During the Easter break, Žaneta and I attended an orchestral course in Shropshire called Easter Orchestra Week. It was a week of intense and challenging music making with a huge orchestra of like-minded music lovers.

The list of music for the week was extensive; there were four main works that were rehearsed each morning, and in each afternoon and evening rehearsal we would sight-read through one or two works. The four main works were performed in an informal concert on the last afternoon. These included From the House of the Dead suite from a ballet by Janáček, which uses chains in the percussion section to represent the chains of the prisoners where the work is set. The second was Symphony No. 3 by Arvo Pärt; between the second and third movements was a thunderous cadenza for the timpani (obviously milked to its fullest extent) which took the rest of the orchestra completely by surprise on the first play through. The third work was Concerto Festivo by Andrej Panufnik. This was challenging as the meter changed every couple of bars. I was talking to the musical director at breakfast one morning and he said that the composer was fascinated by trains, and while traveling would have ideas and write them down- but had forgotten exactly the time signature of the part he had written before, hence the constant changes from ¾ to 3/8!

The final work was the famous tone poem by Strauss, Till Eulenspiegel, the story of a practical joker and possibly the most technically difficult but rewarding of the four works. All four of these I grew to love as the week went on.

In the afternoons and evenings, we sight-read through many of the most famously difficult pieces in the orchestral repertoire, including the ballet Daphnis and Chloé by Ravel and Shostakovich’s Symphony 12. Most of these sessions I spent clinging on for dear life in the viola section and praying that I didn’t make my debut as a soloist in one of the rests. One of my favourite pieces of the week was Rodion Shchedrin’s Naughty Limericks; a piece full of humour. One moment of the piece required the player at the very back of the viola section to play the first violin tune in the wrong key as loudly as possible at one of the few quiet moments. The final evening before the performance brought some light relief with film music including ‘Raiders of the Lost Ark’ and ‘The Good, the Bad and the Ugly’. In these sessions we also had the opportunity to sit in different seats and sections, so I was able to play violin as well as viola through the week, and people had the chance to play concertos or sing as soloists.

The conductors and the leader of the orchestra were incredible from start to finish in the week- being able to tackle such repertoire was an experience I will not forget, and they made even the most difficult pieces enjoyable and (almost) playable!

After lunch we had free time which some people used to play through chamber music. I had the chance to tick many pieces off my bucket list; I was able to play Mendelssohn octet, a Dvorak string quintet and the Smetana quartet (which may have the best opening tune for viola of any quartet I have heard) among others!

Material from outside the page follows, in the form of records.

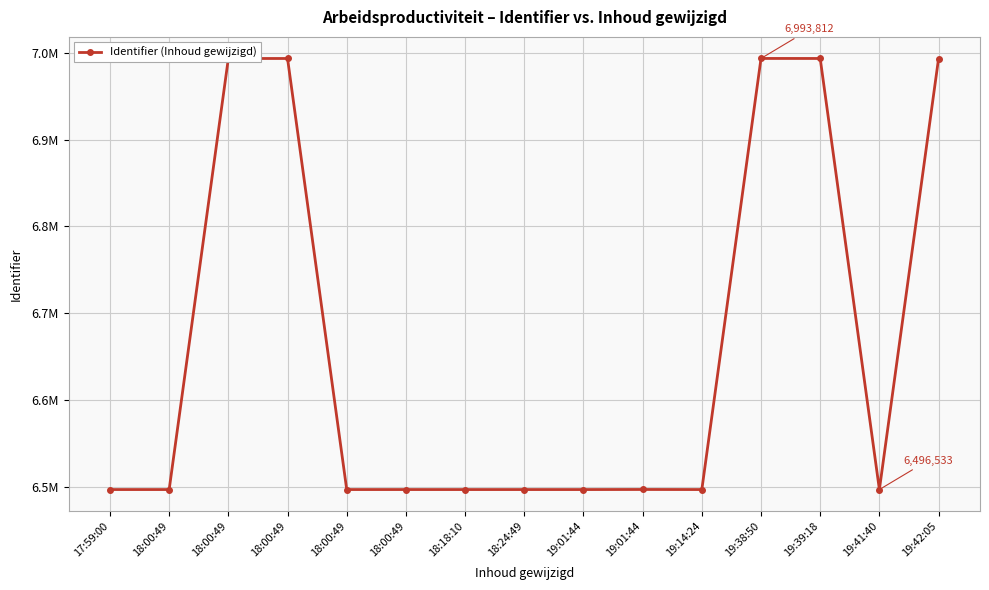

At which label does the data first exceed 6496549?

18:00:49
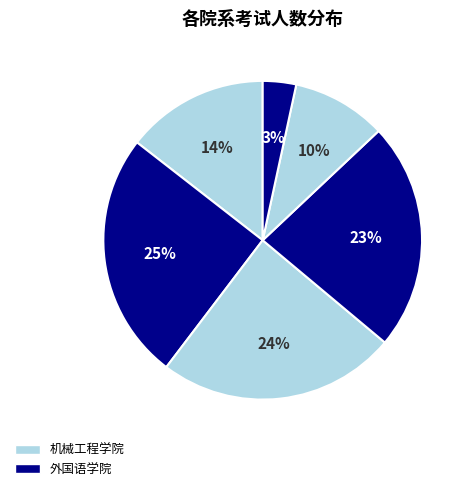

What is the smallest slice in the pie chart?

外国语学院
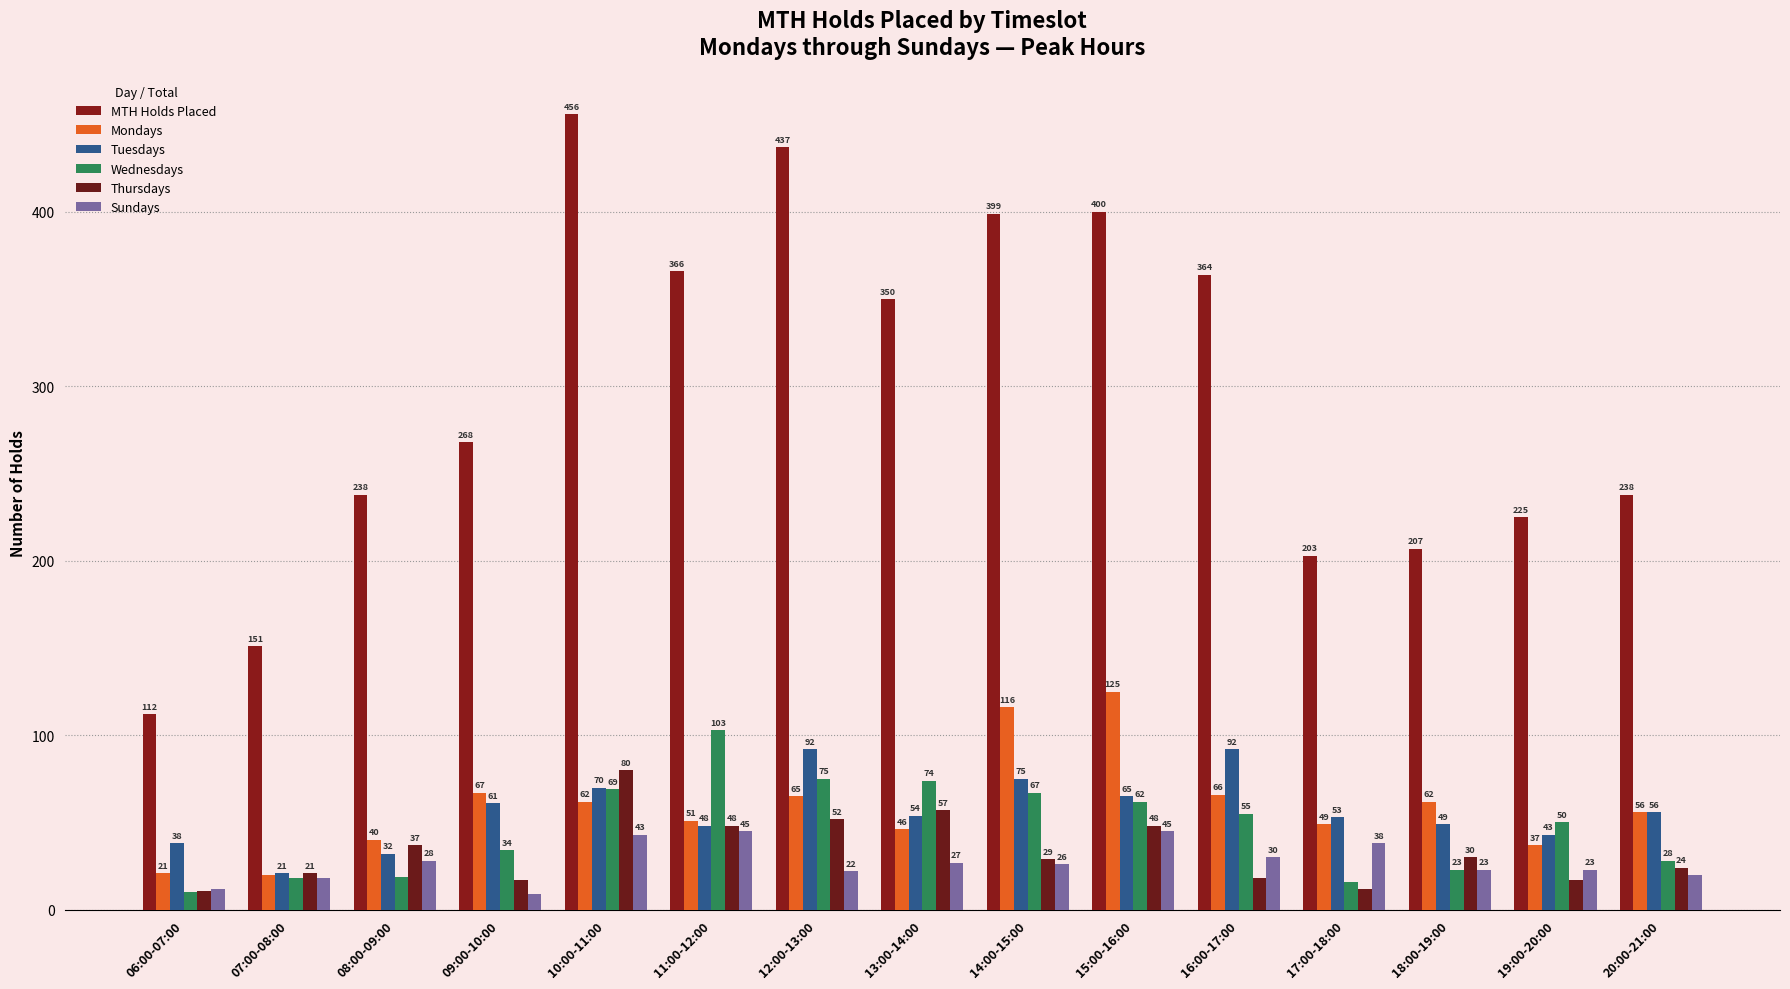

The value of Sundays at 15:00-16:00 is 26. True or false?

False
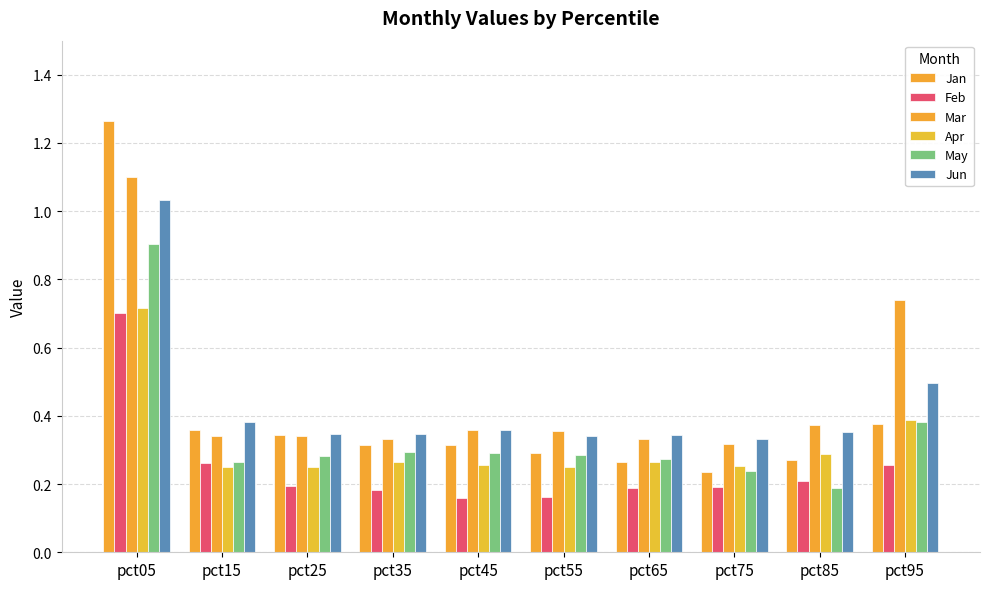

What is the difference between the highest and lowest values at pct05?

0.6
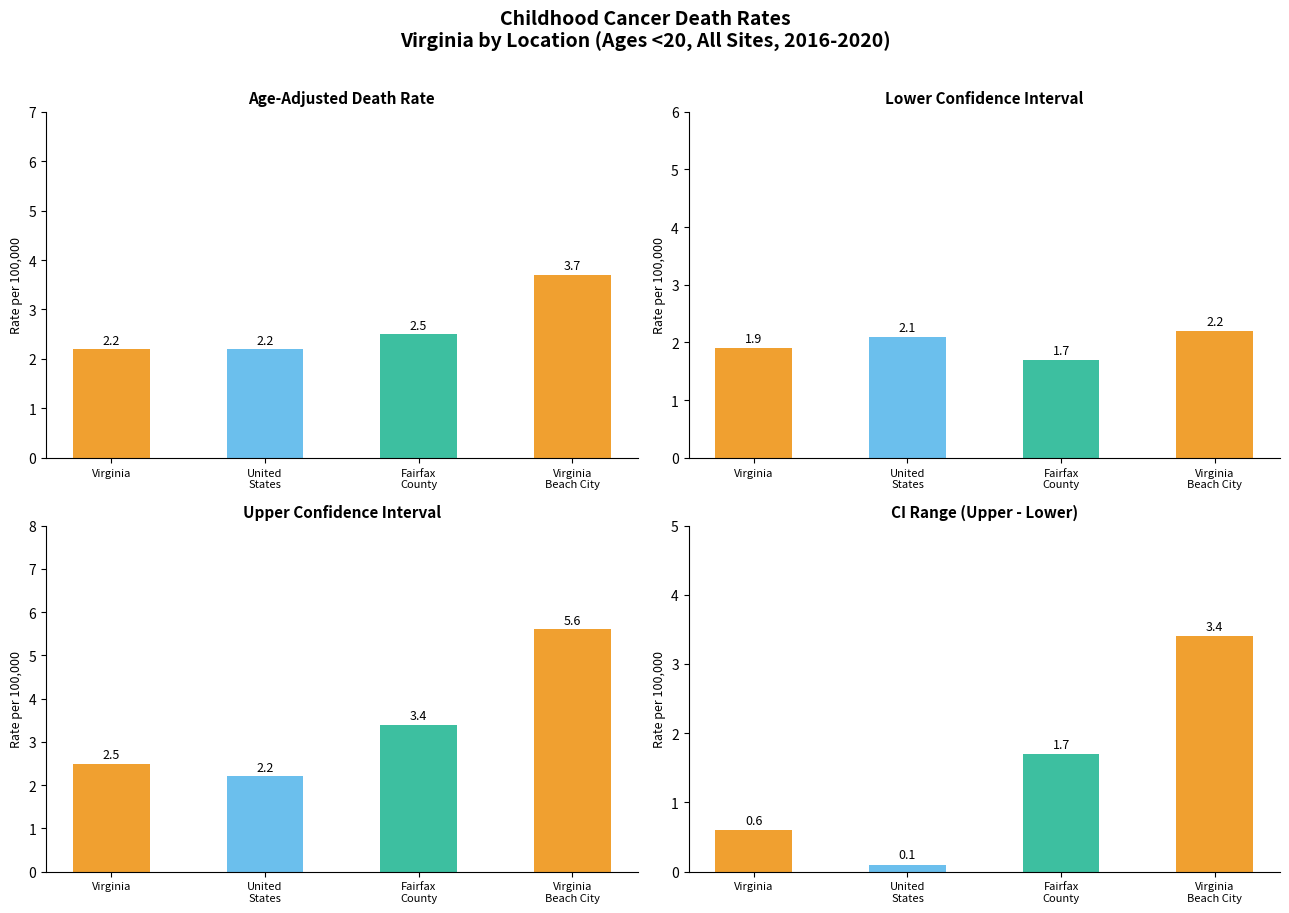

The Upper CI (Rate) series shows 1.6 at Fairfax
County. True or false?

False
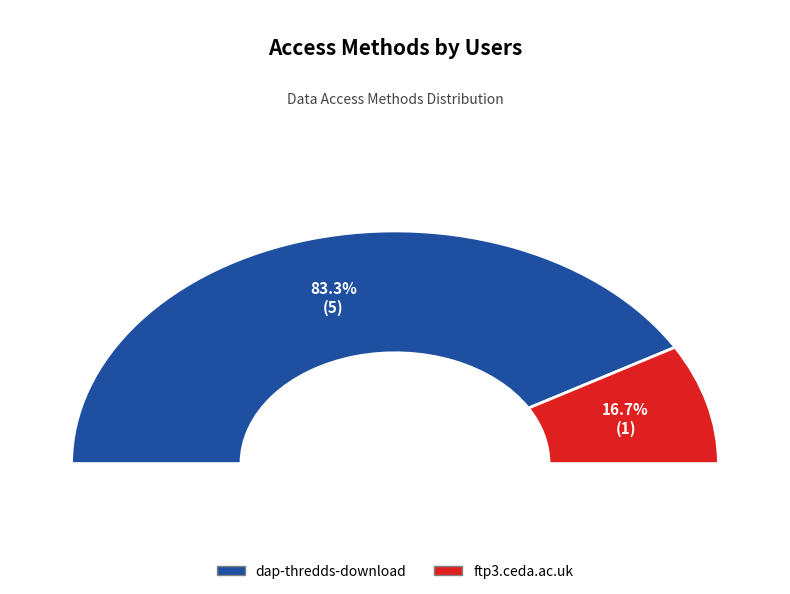

To the nearest percent, what is the difference between the largest and smallest slice percentages?

67%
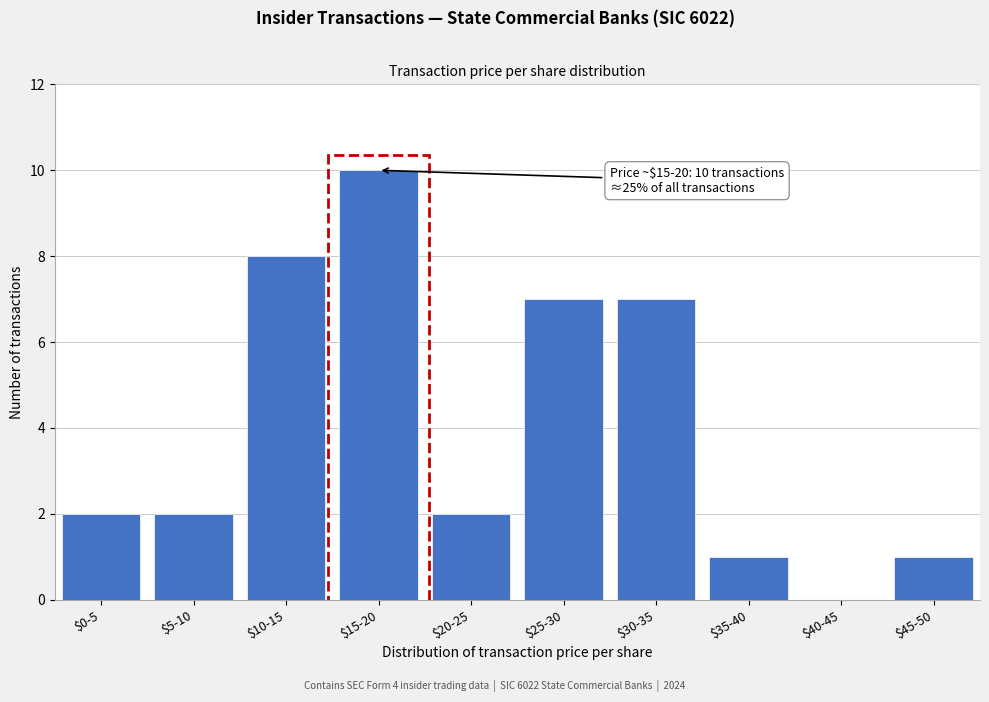

What is the maximum value shown in the chart?

10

It was wonderful to be around so many like-minded people who were capable of and exited to sit down and read through pieces. The location of the course was perfect- in a school in the middle of the beautiful Shropshire countryside, which others used the free time to explore.

Even though the music from the week was great, it was the people on the course which made it so much better. There was a wide range of ages and professions of people and getting a chance to speak with more experienced members of the orchestra was a real privilege. The atmosphere was so friendly; Žaneta and I went down to breakfast on the first morning and sat on a table of strangers-who all spoke to us as peers and friends. Every evening exhausted from the day of rehearsing we would head to the bar and get to know the other members over a few too many glasses of wine. I was lucky enough, as well as 5 others, to be given a scholarship. The others quickly became our close friends, and as always in the music world, we found out we had mutual friends.

It was a brilliant opportunity to experience music that as an amateur musician you would not get the chance to play anywhere else. I remember sitting in the first rehearsal and feeling amazed that so many people who do not work in music were meeting together to spend a week of their life playing music purely for the enjoyment, inspiration and challenge that comes from it. I feel that my sight-reading has definitely improved as a result of playing so many challenging works, as well as the ability to convincingly pretend that I know where I am. Many of the members had been going back every year for many years, and I hope to be able to go back again next year too!